Page text:
Have we learned the lessons of past public sector IT failures?

One of the questions asked by the Public Administration Select Committee is whether we have learned the lessons form past failures. That raises an interesting question as to what those lessons really are. Among the paper that are not readily accessible on-line are the proceedings of the conference organised by PITCOM on the 20th April 1994, with the asistance of members of the Public Accounts Committee on “The Proper Conduct of Public Secotr IT Business”. It was attended by nbearly a hundred of the heads of IT across the publics and almost none of their suppliers – although the latter were invited. It was followed up by an exercise involving over 40 of the heads of IT to summarise the “best practice” of the day, working via a special interst group of the IDPM (now IMIS). The summary was welcomed by the the Chairman of the Public Accounts Commitee and the Cabinet Office Mnister with responsibility – and ignored. It is, however, worth reading, beginning with the cover letter:


18th November 1994

Sir John Bourn KCB

Comptroller and Auditor General

157-197 Buckingham Palace Road




The Proper Conduct of Public Business

Dear Sir John


On 20th April 1994, w3ith the assistance of members of the Public Accounts Committee (PAC)  of the House of Commons and of the Parliamentary Information Technology Committee (PITCOM), THE Institute of Data Processing Management (IDPM) organised a conference on the IT related issues raised in the PAC report “The Proper Conduct of Public Business”.


In the aftermath of that event it was suggested that IDPM form a Special Interest Group on IT Procurement and Supplier Relations in the Public Sector with the initial task of agreeing “an open letter to the Comptroller and Auditor General drawing attention to existing documentation and setting out recommendations on stewardship, accountability and enforcement issues”.


The attached paper summarises the consensus of opinion of that Group with regard to current good practice  There are, however, serious concerns as to whether promulgating good practice really is sufficient to avoid all the problems identified by the PAC.


In particular, problems can occur because good practice is:


·       not easily accessible, or not brought to the attention of those who should follow it

·       not followed despite its availability

·       not good enough to achieve the objectives of the project within the constraints of public policy.


Among the specific problems identified were:


·       placing “personal responsibility” at too high a level of seniority so that those taking decisions are not competent to appreciate the implications of those decisions

·       situations where those responsible lack the necessary competence or authority and can do little but strive honestly and conscientiously to achieve unrealistic objectives, to the best of their ability, within policy, time and budget constraints outside their control

·       the propriety of changing requirements defined in an invitation to tender without reopening the bidding and delaying the project

·       potential conflicts of interest for those providing advice on policy, procurement or service objectives when  they may also provide subsequent implementation/delivery services.


The Group feels that current guidance may be inadequate for those faced with such problems and that there may be a need to clarify and extend current guidance with regard to good practice, stewardship and accountability.  In the meantime the Group will seek to promote informed debate and, if possible, identify areas of consensus, with regard to the issues as they impact the successful and cost-effective  use of IT in the public sector.


Yours sincerely,                                                                                                            



(signed)  ROGER MARSHALL                                                  

Chairman, Public Procurement SIG.                                      



The Proper Conduct of Public Business

The Conditions for IS Success in the Public Sector




1.         On 20th April 1994, with the assistance of members of the Public Accounts Committee (PAC) of the             House of Commons and of the Parliamentary Information Technology Committtee (PITCOM),  the              Institute of Data Processing Management (IDPM) organised a conference to discuss the IT related issues raised in the PAC report “The Proper Conduct of Public Business”.

What the exercise asks:
In the text on public sector IT failures, write out the passage starting at "The Group feels" and ending at "Public Procurement SIG.", substituting "existing guidance" for "current guidance".

Entries:
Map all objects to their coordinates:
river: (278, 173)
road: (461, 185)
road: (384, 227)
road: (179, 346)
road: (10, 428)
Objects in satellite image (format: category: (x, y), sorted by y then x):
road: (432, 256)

--

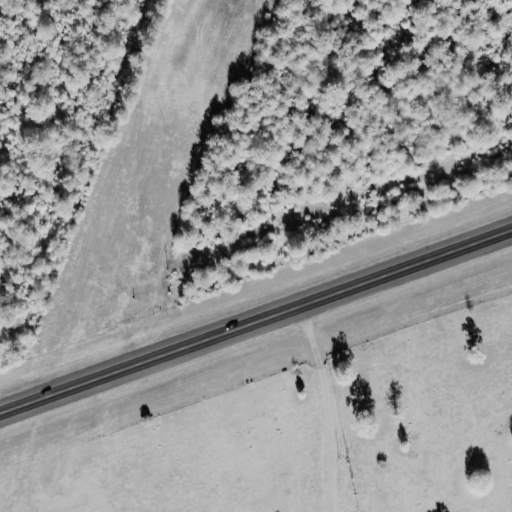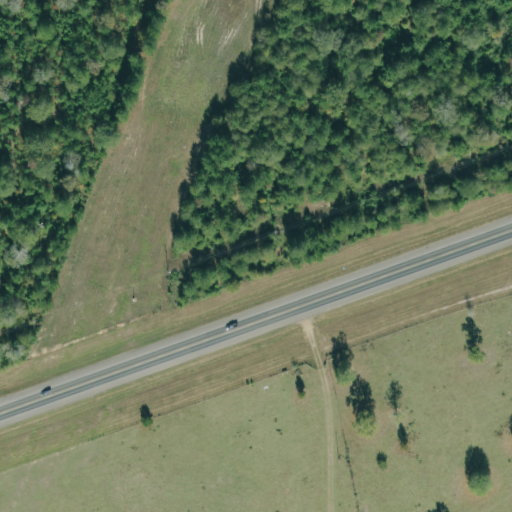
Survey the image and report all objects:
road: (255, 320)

Answer to this problem:
The Group feels that existing guidance may be inadequate for those faced with such problems and that there may be a need to clarify and extend existing guidance with regard to good practice, stewardship and accountability.  In the meantime the Group will seek to promote informed debate and, if possible, identify areas of consensus, with regard to the issues as they impact the successful and cost-effective  use of IT in the public sector.


Yours sincerely,                                                                                                            



(signed)  ROGER MARSHALL                                                  

Chairman, Public Procurement SIG.